**Qué harás:**
1 - Según el texto sobre el desgaste del poder, ¿en qué año lanzó Bernie Sanders su campaña por la nominación del Partido Demócrata?
2 - Enumera todo aquello a lo que, según el texto sobre el desgaste del poder, lleva el desgaste natural del ejercicio del poder.
3 - Retoma el texto sobre el desgaste del poder y continúalo a partir de su última oración.

╭─ Texto extraído

La retórica anti Washington y anti establishment que ha dominado la política americana y de otros países ha sido usada por todos: demócratas, republicanos, activistas del Tea Party, independientes e incluso “socialistas” como el senador Bernie Sanders, quien en 2016 lanzó una muy atractiva campaña en pos de la nominación del Partido Demócrata.

Finalmente, un tema que brota una y otra vez en la obra de Aguirre es el desgaste natural del ejercicio del poder que lleva al abuso del poder, a la corrupción, al nepotismo y al desenamoramiento de los electores. Si en los sistemas presidenciales hay mandatos fijos de tiempo y restricciones absolutas o relativas para la reelección, en los sistemas parlamentarios el límite lo da la popularidad, la gobernabilidad al interior de los partidos y el entorno económico que debido a los ciclos coloca con frecuencia a los líderes políticos en una situación de declive.

Si Margaret Thatcher había inaugurado una revolución conservadora en 1979, no solo al interior de su partido sino en el mundo occidental, el ejercicio del poder desgastó su posición y eventualmente llevó a los tories a perder el poder en 1997. Si Tony Blair había sido un icono de renovación del Partido Laborista a mediados de los años noventa y llevado nuevamente a la izquierda nuevamente a Downing Street, fue el ejercicio del poder y su osadía de apoyar la guerra de Iraq en 2003, lo que lo llevó a su desgaste y nuevamente al regreso de otros al poder en la Gran Bretaña.

╰─
╭─ Muestras del conjunto

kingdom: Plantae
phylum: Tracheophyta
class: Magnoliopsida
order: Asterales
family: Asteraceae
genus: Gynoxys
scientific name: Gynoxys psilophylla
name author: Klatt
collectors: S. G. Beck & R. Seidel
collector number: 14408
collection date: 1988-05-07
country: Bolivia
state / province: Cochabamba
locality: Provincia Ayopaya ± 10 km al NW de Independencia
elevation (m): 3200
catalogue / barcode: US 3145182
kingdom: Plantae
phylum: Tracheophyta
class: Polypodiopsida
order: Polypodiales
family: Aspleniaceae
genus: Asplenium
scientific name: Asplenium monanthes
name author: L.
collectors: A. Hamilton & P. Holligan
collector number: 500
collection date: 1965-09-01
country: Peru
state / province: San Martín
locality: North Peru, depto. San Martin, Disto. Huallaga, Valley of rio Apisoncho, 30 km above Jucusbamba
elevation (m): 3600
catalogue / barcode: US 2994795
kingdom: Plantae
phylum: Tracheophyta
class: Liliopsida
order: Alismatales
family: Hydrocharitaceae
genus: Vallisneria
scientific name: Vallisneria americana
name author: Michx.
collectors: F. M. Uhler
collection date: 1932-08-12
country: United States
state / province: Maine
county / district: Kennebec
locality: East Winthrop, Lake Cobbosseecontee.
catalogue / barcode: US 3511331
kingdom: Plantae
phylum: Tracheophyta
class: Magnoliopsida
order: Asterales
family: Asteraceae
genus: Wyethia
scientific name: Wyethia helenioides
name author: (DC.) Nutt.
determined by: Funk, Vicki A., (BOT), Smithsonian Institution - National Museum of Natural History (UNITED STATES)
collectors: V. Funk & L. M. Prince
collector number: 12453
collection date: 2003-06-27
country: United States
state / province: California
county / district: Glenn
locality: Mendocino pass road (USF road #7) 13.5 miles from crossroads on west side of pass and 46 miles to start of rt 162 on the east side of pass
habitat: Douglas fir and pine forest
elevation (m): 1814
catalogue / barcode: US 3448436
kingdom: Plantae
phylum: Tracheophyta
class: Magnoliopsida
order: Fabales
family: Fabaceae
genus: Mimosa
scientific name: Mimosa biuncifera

╰─

**Respuestas por tarea:**
1 - En 2016.

2 - El abuso del poder, la corrupción, el nepotismo y el desenamoramiento de los electores.

3 -
Lo mismo ocurrió en España como lo narra el capítulo dedicado a Felipe González, donde describe su ascenso en 1982 y su gradual, pero imparable, declive que culminó con el triunfo del Partido Popular en 1999. Por más carisma y talento que tuviese González en España o Blair en Gran Bretaña, el ejercicio del poder desgasta: siembra enemigos, cosecha acusaciones, detona la corrupción y eventualmente el enamoramiento termina en divorcio, tan solo para que inicie un nuevo ciclo que termina lustros después.

El futuro de las elecciones

Al concluir la lectura de este magnífico libro, la sensación que queda es que habrá pocas sorpresas en el horizonte; que las elecciones seguirán celebrándose con personajes de diferente calibre: visionarios, talentosos, incansables, oportunistas, ignorantes con sentido común, mitómanos y megalómanos.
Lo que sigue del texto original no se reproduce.